### INSTRUÇÕES
1. Do texto sobre Ciência e Literatura, extrai tudo o que vai desde "Por exemplo, de" até "Pessoa e Poe?", sem alterar nada.
2. Escreve o que vem a seguir no texto sobre Ciência e Literatura, continuando a partir do ponto em que ele acaba.

### TEXTO DADO
■ ■ ■

A minha antiga escola deu início a um projecto chamado E o céu aqui tão perto, sobre o diálogo entre a Ciência e a Literatura, e fui convidado a dizer umas palavras para o arranque da iniciativa, no passado dia 18. Como devem imaginar, ter a oportunidade de ir falar sobre Ciência E Literatura foi mais do que suficiente para me deixar, digamos, feliz da vida.
Devo dizer que acho o projecto extremamente interessante, e tenho muito pena de não ter tido algo do género quando lá andei. Houve outras coisas, como é óbvio, que também apreciei bastante, mas este era o tipo de projecto capaz de me enlouquecer ligeiramente, de tão espectacular.
Espero apenas que os alunos das turmas envolvidas, bem como toda a escola, aproveitem bem esta rara ocasião de cooperação entre áreas e de entendimento entre a Ciência e a Literatura, que não é complicado, de todo... Apenas faltam as "pontes", pessoas como eu, por exemplo, passe a arrogância. Alguém de Ciências apaixonado por aquilo que faz, e igualmente apaixonado por Literatura. Ou o caso inverso. Alguém ou alguma coisa que facilite a troca de ideias entre alunos de ambas as áreas, para que percebam que não são duas zonas do conhecimento que se excluam uma à outra. Antes pelo contrário!
Acho que o melhor é mesmo deixar-vos com o texto que preparei para este dia:
As diferenças entre a Ciência e a Literatura dificilmente podiam ser
maiores. Se por um lado as Ciências exigem rigor, objectividade e o seguimento
de regras exactas, as Letras são muito mais liberais, subjectivas e com uma
certa tendência para o desprezo pelas regras. E no entanto são duas áreas que
não só se misturam frequentemente, como o fazem facilmente, devido a uma série
de pontos comuns que as ligam apesar das diferenças.
Por exemplo, de
um lado temos a Matemática e do outro a Poesia. Duas coisas tão absurdamente
diferentes que a maior parte das pessoas falha por completo em ver as semelhanças.
Afinal, o que é que Euler e Gauss podem ter a ver com Pessoa e Poe?
Aparentemente, nada. Mas qualquer professor de Matemática que se preze vos pode
falar da beleza quase poética que a Matemática pode ter, assim como qualquer
professor de Português vos pode atormentar com o rigor quase matemático que a
Poesia pode ter.
Ou seja, não é
complicado. Literatura e Ciência, Ciência e Literatura… Uma coisa não exclui a
outra, antes pelo contrário. E há uma área em particular que é tão misteriosa e
tão sublime que só um esforço conjunto destas duas áreas a pode entender
minimamente. Falo da Astronomia. É impossível compreender o Universo sem fazer
uso de uma Física extremamente complicada que escapa ao entendimento da maioria
das pessoas, mas é também impossível descrever as maravilhas nele contidas sem
ter que recorrer à subjectividade e criatividade específicas das Letras.

■ ■ ■

### AMOSTRA DOS DADOS
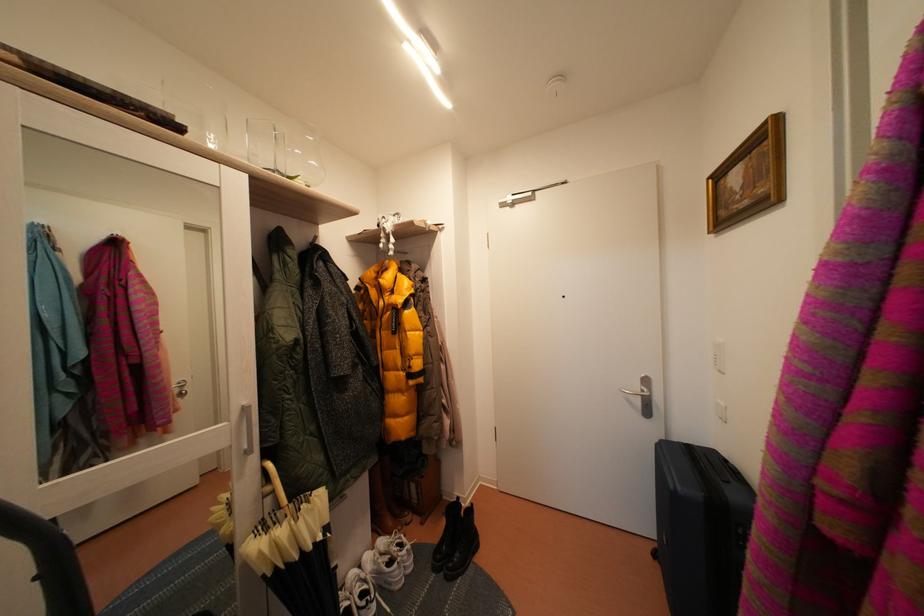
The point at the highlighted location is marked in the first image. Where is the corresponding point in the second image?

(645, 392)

■ ■ ■

### RESPOSTAS
1.
Por exemplo, de
um lado temos a Matemática e do outro a Poesia. Duas coisas tão absurdamente
diferentes que a maior parte das pessoas falha por completo em ver as semelhanças.
Afinal, o que é que Euler e Gauss podem ter a ver com Pessoa e Poe?

2.
É complicado de
perceber e de conceber que nós e tudo o que nos rodeia é constituído por
elementos químicos que foram formados em vários tipos de reacções no coração de
uma estrela, mas se a acompanhar isto se disser que “somos todos feitos de
poeira estelar”, pouco mais é preciso dizer. Por outro lado, tentar explicar
por palavras o que é um buraco negro ou o que é o infinito não é fácil, mas há
equações que descrevem o primeiro e trabalha-se frequentemente com o segundo
nos diversos ramos da Ciência.
Pessoalmente acho
que é algo complicado de explicar, mas a Astronomia, para mim, é um exemplo
perfeito da união e da complementaridade de ambas as áreas. Ainda para mais
quando essa sintonia resulta num género literário como a Ficção Científica, do
qual sou um aficionado e que já me providenciou das melhores leituras da minha
vida. Livros como 2001 – Odisseia no
Espaço, de Arthur C. Clarke, são para lá de geniais… Este em particular é
uma verdadeira obra-prima da literatura, com algumas das melhores descrições do
espaço que eu já li. A forma como o autor nos faz viajar por entre as estrelas,
como se estivéssemos de facto a espreitar pela janela de uma nave espacial é
divinal. E o livro tem um rigor científico fora do comum para uma obra de
ficção.
Já para não falar
de Júlio Verne e dos seus livros Da Terra
à Lua e À Roda da Lua, com uma
Ciência minimamente plausível e descrições espaciais, nomeadamente lunares,
simplesmente fascinantes e perfeitas. E a quantidade de livros sobre os quais
ainda podia falar torna ridícula a ideia de que a beleza não existe na Ciência,
ou de que a Literatura é incapaz de captar a sua essência. Porque ambas as
áreas não passam de duas faces da mesma moeda, ou de duas abordagens diferentes
para fazer exactamente a mesma coisa: perceber o Mundo que nos rodeia.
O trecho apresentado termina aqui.